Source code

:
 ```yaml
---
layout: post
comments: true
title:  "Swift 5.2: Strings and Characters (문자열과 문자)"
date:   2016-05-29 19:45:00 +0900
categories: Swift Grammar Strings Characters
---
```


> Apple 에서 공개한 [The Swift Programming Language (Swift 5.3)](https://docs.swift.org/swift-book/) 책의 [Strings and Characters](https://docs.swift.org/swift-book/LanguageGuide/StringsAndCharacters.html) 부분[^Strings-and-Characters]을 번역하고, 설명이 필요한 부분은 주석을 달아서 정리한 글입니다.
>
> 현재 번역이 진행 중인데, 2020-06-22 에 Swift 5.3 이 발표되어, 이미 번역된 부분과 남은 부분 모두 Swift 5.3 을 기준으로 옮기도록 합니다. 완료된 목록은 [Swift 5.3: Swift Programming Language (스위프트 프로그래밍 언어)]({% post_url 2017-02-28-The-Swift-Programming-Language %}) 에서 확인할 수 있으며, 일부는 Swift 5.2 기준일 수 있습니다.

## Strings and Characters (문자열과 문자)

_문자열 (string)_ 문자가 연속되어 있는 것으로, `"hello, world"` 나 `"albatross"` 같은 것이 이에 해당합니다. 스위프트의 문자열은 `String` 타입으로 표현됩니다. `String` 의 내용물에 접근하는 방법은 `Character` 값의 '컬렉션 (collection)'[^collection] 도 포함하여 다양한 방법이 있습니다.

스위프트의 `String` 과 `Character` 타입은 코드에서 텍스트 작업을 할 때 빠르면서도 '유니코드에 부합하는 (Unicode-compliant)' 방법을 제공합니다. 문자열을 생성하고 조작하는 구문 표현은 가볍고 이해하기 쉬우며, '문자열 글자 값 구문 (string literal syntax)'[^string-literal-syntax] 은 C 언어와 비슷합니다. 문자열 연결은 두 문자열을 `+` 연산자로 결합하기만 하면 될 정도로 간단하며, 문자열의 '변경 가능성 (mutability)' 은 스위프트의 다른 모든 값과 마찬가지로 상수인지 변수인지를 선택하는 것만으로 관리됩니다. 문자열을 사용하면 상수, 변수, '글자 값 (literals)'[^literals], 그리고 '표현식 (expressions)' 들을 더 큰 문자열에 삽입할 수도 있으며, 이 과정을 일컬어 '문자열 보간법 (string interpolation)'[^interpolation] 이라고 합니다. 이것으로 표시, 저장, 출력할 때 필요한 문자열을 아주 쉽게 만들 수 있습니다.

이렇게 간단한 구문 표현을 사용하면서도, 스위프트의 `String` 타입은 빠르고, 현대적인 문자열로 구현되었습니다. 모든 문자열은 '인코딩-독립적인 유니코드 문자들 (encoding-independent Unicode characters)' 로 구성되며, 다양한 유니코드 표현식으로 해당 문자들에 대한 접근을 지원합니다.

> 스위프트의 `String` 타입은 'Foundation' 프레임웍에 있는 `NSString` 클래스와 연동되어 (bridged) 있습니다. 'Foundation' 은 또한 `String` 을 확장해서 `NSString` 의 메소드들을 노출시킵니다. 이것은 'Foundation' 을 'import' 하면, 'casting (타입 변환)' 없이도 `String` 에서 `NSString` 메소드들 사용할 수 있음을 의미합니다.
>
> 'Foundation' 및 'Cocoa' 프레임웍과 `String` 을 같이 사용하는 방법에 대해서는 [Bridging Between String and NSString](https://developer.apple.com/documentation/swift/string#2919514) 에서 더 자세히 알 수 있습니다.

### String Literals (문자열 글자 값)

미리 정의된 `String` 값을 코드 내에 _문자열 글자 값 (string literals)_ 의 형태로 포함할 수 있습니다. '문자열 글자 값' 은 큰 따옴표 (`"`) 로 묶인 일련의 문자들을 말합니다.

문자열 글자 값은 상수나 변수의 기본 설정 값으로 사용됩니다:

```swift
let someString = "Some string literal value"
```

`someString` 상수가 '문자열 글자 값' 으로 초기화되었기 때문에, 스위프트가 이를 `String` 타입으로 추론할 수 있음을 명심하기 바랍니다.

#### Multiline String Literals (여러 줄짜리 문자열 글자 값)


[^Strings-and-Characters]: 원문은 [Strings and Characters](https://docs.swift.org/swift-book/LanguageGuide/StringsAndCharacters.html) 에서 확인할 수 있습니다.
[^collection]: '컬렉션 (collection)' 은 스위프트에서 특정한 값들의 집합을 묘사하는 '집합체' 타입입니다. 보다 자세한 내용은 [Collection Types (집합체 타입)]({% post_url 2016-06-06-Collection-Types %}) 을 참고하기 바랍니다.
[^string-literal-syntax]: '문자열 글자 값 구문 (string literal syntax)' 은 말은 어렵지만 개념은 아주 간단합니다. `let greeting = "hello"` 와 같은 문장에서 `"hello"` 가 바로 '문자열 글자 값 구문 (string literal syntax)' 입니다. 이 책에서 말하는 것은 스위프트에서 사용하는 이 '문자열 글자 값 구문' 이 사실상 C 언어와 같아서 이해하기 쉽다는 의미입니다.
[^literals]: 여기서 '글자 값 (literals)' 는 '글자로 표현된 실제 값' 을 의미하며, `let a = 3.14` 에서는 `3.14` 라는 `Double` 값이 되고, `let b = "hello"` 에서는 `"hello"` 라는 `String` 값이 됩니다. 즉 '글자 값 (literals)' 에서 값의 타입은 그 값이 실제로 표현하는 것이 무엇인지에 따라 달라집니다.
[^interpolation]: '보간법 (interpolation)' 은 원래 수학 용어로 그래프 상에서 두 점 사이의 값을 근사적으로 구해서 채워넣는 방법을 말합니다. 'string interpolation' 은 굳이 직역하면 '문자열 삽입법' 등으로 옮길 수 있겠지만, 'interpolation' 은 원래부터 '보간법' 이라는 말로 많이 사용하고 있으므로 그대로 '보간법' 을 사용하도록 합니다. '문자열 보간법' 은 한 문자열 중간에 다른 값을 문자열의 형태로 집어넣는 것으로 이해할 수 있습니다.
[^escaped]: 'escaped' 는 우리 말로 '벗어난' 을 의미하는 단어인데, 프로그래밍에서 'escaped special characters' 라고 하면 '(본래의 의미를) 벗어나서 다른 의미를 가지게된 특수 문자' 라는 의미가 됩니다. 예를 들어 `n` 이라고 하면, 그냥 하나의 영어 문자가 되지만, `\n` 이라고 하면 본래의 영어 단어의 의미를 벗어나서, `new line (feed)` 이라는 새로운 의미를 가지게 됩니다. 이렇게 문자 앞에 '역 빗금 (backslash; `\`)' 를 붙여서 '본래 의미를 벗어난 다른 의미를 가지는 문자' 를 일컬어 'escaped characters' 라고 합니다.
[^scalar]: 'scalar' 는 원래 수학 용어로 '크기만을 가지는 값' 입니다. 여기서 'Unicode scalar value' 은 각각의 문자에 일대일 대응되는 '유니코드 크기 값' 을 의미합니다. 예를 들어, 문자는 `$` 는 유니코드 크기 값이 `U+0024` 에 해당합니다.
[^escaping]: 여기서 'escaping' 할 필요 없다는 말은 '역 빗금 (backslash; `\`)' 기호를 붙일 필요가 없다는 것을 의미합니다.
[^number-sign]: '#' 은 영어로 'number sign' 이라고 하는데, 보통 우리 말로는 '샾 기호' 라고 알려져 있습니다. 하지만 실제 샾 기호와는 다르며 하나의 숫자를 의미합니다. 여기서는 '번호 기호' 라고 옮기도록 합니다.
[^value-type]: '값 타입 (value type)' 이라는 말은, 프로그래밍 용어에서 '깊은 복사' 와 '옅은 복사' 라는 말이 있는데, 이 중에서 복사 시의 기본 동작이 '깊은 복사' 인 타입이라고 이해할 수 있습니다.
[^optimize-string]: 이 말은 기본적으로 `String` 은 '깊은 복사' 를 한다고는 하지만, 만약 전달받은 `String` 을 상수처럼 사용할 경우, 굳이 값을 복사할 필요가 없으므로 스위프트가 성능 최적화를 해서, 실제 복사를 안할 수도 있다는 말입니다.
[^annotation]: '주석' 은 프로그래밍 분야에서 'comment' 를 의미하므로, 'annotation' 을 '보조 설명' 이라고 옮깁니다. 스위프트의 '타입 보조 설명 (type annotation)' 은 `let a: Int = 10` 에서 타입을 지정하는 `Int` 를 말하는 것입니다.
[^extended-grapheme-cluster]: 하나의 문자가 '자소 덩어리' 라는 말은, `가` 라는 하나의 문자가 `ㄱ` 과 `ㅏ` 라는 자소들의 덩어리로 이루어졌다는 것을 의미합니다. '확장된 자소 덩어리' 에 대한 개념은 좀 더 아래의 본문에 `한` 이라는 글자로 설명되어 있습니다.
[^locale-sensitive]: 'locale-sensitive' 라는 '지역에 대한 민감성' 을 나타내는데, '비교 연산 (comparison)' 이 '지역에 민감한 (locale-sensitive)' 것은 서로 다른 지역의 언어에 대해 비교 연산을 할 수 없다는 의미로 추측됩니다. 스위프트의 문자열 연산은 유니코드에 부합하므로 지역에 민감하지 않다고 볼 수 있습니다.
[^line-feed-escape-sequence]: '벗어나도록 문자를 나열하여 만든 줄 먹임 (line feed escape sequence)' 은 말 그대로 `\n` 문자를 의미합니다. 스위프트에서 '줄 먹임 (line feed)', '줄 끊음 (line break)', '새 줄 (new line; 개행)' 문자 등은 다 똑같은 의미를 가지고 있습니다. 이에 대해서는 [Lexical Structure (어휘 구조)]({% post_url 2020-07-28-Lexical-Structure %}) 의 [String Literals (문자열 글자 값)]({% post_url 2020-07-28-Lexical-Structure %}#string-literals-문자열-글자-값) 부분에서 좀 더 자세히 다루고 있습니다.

* WHAT IS REQUIRED
Check each line of the data above for the word "타입으로" and copy the ones where it is found.

* OUTPUT BELOW
_문자열 (string)_ 문자가 연속되어 있는 것으로, `"hello, world"` 나 `"albatross"` 같은 것이 이에 해당합니다. 스위프트의 문자열은 `String` 타입으로 표현됩니다. `String` 의 내용물에 접근하는 방법은 `Character` 값의 '컬렉션 (collection)'[^collection] 도 포함하여 다양한 방법이 있습니다.
`someString` 상수가 '문자열 글자 값' 으로 초기화되었기 때문에, 스위프트가 이를 `String` 타입으로 추론할 수 있음을 명심하기 바랍니다.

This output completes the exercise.